→ **PASSAGE SHOWN**:
+ + + + + + +

Arrah and the Ferns may have sweetness and light in abundance, but the undercurrent of frank lust in their new album is both new and old hat for these folk rockers. Since their last offering, they’ve adopted growing pains as a lyrical source, to varying effects. While the album relies heavily on much of the same wistfully-ornamented indie delicacy, there’s simultaneously an explicit element, and a successful one at that. Romance isn’t dead on Make Your Mind, it’s just got a mouth on it.

The woozy, low guitars at the beginning of album are one of many instrumental stunners, which we’ve long known to be a touchstone for the Ferns. There is some spectacular guitar and drum work on the album, but for most part, the music and the vocals go head to head in friendly tandem - never trying to outdo one another.

+ + + + + + +

Data records:
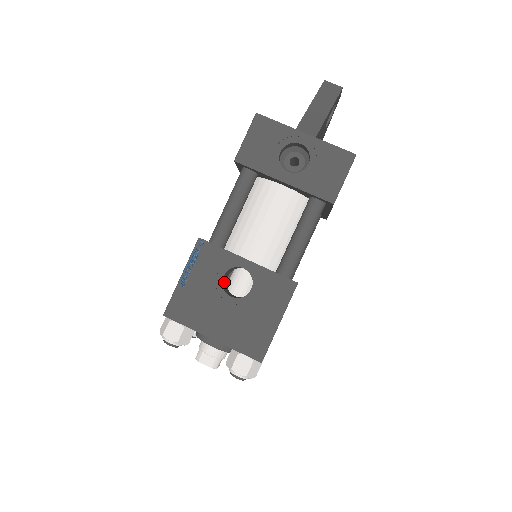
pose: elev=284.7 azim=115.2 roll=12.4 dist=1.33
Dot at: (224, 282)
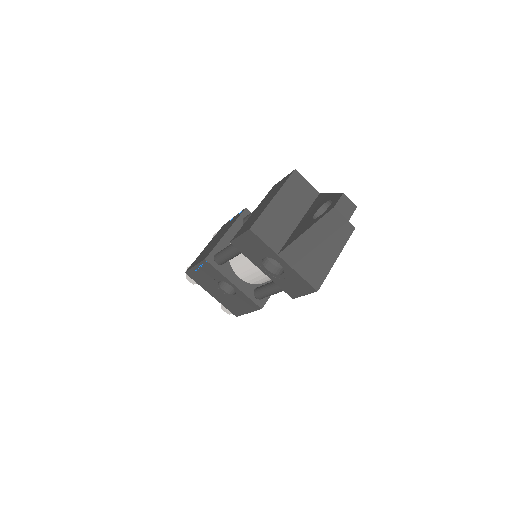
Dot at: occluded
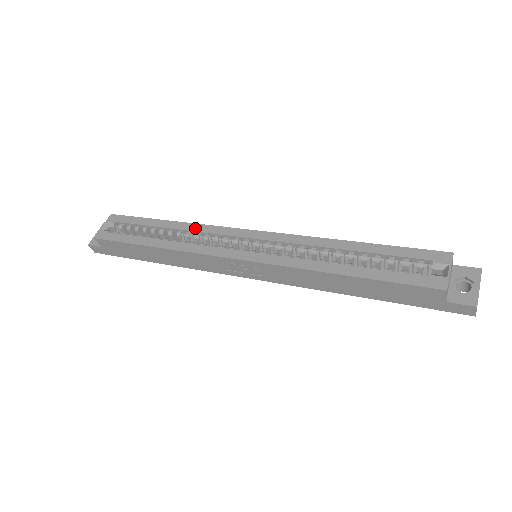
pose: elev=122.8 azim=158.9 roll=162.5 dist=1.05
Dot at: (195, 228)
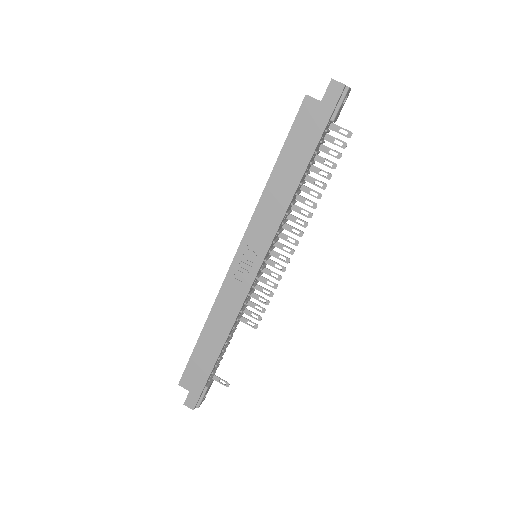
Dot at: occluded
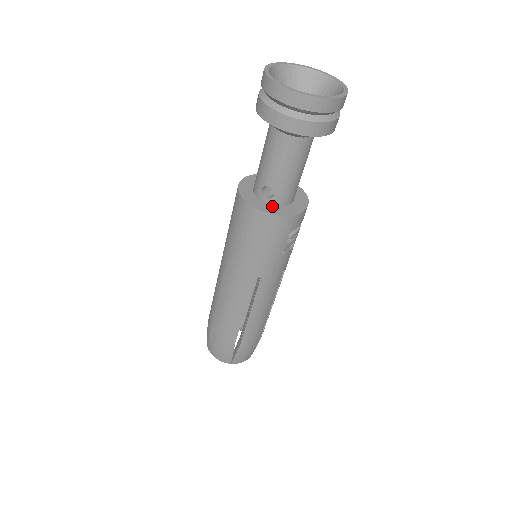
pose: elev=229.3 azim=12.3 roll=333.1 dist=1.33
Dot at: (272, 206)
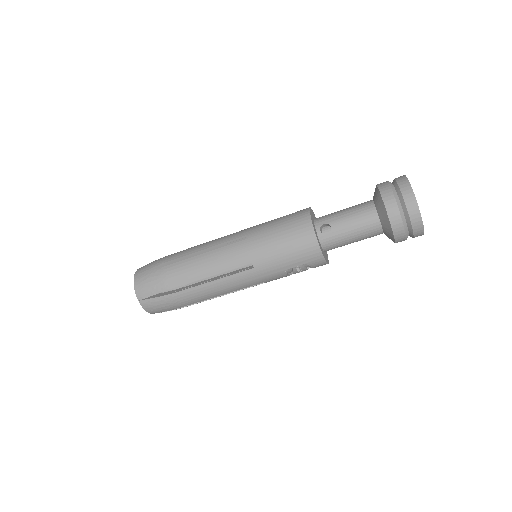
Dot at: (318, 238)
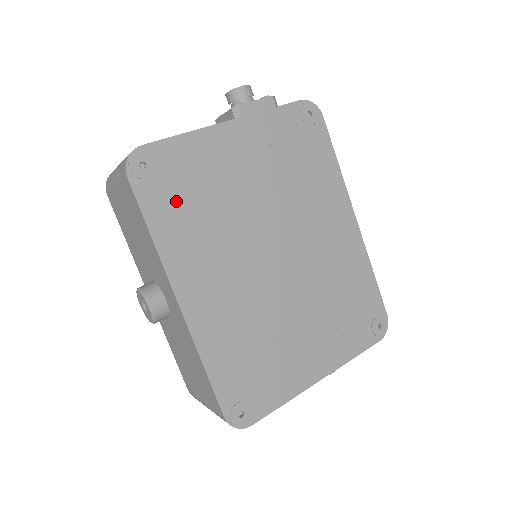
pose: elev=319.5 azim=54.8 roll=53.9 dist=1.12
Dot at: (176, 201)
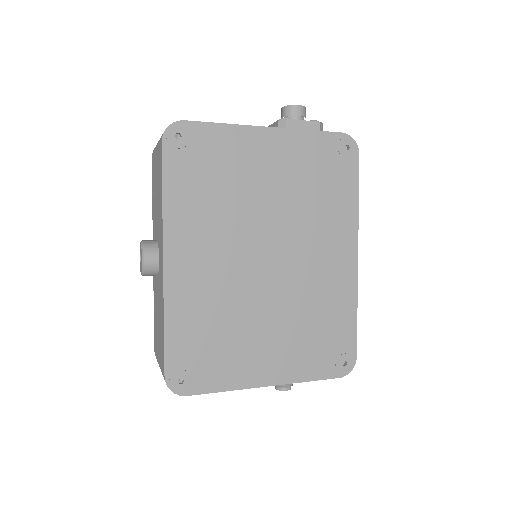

+ + + + + + +

→ **DIRECTIVES**:
- 1) Quote the album review word for word, starting at "Arrah and the" and ending at "mouth on it.".
- 2) Print the lines of the point correspondence listing word for word, starting at the line that contains "pose: elev=122.8 azim=158.9" and ending at the end of the listing. Leave out the pictures.
The album review and the listing are unrelated to each other.

→ **RESULTS OF THE TASKS**:
- 1)
Arrah and the Ferns may have sweetness and light in abundance, but the undercurrent of frank lust in their new album is both new and old hat for these folk rockers. Since their last offering, they’ve adopted growing pains as a lyrical source, to varying effects. While the album relies heavily on much of the same wistfully-ornamented indie delicacy, there’s simultaneously an explicit element, and a successful one at that. Romance isn’t dead on Make Your Mind, it’s just got a mouth on it.

- 2)
pose: elev=122.8 azim=158.9 roll=162.5 dist=1.05
Dot at: (195, 228)
Dot at: occluded
pose: elev=229.3 azim=12.3 roll=333.1 dist=1.33
Dot at: (272, 206)
Dot at: (318, 238)
pose: elev=319.5 azim=54.8 roll=53.9 dist=1.12
Dot at: (176, 201)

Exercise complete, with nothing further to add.